> Extract provided:
· · · · ·
On August 24th, Trump’s booking in Fulton County, Georgia where he faces 13 charges including fraud and racketeering was the first one of his his recent arrests to produce a mugshot. And what a mugshot. Trump leers into the camera like a movie villain. He and 18 other defendants face charges of attempting to manipulate the 2020 presidential election results in Georgia. Should a vocal and proud traitor to the federal government be allowed to run for the office of the President? Trump thinks so, but others are not so sure.
In late August, two Constitutional scholars, a retired federal U.S. Court of appeals judge and a nationally recognized professor of constitutional law from Harvard, argued in an article in The Atlantic that Section 3 of the Fourteenth Amendment, ratified in 1868, includes language that precludes Donald J. Trump from ever being President again.
Section 3 states: “No person shall be a Senator or Representative in Congress, or elector of President and Vice-President, or hold any office civil or military, under the United States, or under any State, who, having previously taken an oath, as a member of Congress, or as an officer of the United States, or as a member of any State legislature, or as an executive or judicial officer of any State, to support the Constitution of the United States, shall have engaged in insurrection or rebellion against the same, or given aid or comfort to the enemies there of. But Congress may by a vote of two-thirds of each House, remove such disability.”
· · · · ·
> Task material:

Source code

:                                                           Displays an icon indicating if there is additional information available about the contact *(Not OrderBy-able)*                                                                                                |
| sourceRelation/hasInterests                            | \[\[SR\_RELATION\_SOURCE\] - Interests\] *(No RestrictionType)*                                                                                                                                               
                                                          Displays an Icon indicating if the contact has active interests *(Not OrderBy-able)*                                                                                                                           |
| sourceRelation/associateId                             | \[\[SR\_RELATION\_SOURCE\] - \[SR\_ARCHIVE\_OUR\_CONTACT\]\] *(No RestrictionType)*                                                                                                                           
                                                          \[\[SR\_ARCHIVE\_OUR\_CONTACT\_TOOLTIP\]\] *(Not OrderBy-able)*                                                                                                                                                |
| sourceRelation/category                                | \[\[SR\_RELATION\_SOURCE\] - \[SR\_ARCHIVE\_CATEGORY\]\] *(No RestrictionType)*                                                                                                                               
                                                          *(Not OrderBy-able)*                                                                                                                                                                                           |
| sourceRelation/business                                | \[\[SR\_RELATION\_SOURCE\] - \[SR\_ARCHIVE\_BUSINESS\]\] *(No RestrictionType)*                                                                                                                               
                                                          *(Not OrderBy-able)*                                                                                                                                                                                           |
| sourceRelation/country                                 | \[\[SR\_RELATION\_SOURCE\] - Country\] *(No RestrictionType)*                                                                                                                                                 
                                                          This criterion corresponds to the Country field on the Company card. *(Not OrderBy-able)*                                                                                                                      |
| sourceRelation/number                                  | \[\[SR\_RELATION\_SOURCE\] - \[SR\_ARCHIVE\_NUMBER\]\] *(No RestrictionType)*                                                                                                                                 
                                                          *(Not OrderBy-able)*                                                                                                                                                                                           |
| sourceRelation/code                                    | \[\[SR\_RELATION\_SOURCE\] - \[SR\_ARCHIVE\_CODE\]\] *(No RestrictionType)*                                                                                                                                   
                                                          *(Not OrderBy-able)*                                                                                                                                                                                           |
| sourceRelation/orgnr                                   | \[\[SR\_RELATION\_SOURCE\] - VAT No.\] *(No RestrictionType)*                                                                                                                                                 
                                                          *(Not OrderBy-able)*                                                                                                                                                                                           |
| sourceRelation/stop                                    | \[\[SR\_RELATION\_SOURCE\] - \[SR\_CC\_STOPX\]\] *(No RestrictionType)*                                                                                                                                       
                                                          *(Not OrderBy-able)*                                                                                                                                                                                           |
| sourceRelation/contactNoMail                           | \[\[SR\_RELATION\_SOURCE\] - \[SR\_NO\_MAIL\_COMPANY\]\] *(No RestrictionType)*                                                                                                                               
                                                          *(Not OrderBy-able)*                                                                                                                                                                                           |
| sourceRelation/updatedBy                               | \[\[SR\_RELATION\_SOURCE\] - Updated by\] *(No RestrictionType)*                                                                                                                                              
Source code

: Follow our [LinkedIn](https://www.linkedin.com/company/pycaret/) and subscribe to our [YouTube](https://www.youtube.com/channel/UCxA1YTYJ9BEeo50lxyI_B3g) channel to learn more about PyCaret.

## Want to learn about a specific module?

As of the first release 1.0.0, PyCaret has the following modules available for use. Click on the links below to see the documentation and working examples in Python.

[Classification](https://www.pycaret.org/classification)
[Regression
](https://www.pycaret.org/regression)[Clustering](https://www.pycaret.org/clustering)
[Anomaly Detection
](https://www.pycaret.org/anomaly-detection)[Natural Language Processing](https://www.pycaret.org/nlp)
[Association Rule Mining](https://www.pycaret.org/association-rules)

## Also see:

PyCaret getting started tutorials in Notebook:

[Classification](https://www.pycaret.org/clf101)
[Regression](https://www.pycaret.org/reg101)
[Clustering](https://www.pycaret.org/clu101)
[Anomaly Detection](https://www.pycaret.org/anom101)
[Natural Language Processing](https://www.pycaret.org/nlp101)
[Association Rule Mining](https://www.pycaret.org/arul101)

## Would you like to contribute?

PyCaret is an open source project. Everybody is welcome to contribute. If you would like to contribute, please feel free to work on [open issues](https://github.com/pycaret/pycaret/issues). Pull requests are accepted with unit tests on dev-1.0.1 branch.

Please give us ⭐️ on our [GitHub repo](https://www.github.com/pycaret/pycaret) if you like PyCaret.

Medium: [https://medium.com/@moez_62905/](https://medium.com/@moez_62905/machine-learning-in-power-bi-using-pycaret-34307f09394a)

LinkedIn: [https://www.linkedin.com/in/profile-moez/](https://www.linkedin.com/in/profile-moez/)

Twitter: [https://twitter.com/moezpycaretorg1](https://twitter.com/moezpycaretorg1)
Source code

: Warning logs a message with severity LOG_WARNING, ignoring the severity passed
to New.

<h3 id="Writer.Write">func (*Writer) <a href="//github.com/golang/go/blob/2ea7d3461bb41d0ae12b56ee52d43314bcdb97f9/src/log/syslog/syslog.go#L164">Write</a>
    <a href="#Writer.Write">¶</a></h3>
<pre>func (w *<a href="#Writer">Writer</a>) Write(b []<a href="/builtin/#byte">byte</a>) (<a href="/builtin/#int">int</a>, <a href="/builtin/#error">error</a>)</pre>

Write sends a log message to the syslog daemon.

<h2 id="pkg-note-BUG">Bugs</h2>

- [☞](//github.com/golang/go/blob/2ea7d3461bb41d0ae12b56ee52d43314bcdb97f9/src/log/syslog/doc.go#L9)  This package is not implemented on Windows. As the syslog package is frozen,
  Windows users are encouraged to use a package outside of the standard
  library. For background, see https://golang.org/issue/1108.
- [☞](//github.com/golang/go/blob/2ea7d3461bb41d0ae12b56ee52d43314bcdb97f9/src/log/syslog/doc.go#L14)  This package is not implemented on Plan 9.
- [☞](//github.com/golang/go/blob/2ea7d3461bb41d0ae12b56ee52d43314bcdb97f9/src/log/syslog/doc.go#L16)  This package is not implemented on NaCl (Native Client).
· · · · ·
> Tasks:
1. Using the text about Trump and Section 3 of the Fourteenth Amendment, answer these:
(a) On what date was Trump booked in Fulton County, Georgia?
(b) How many charges does he face there?
(c) In what year was the Fourteenth Amendment ratified?
2. Count the lines of the listing that contain the string "implemented". Reply with the number only.

> Per-task answers:
1.
(a) August 24th
(b) 13
(c) 1868

2. 3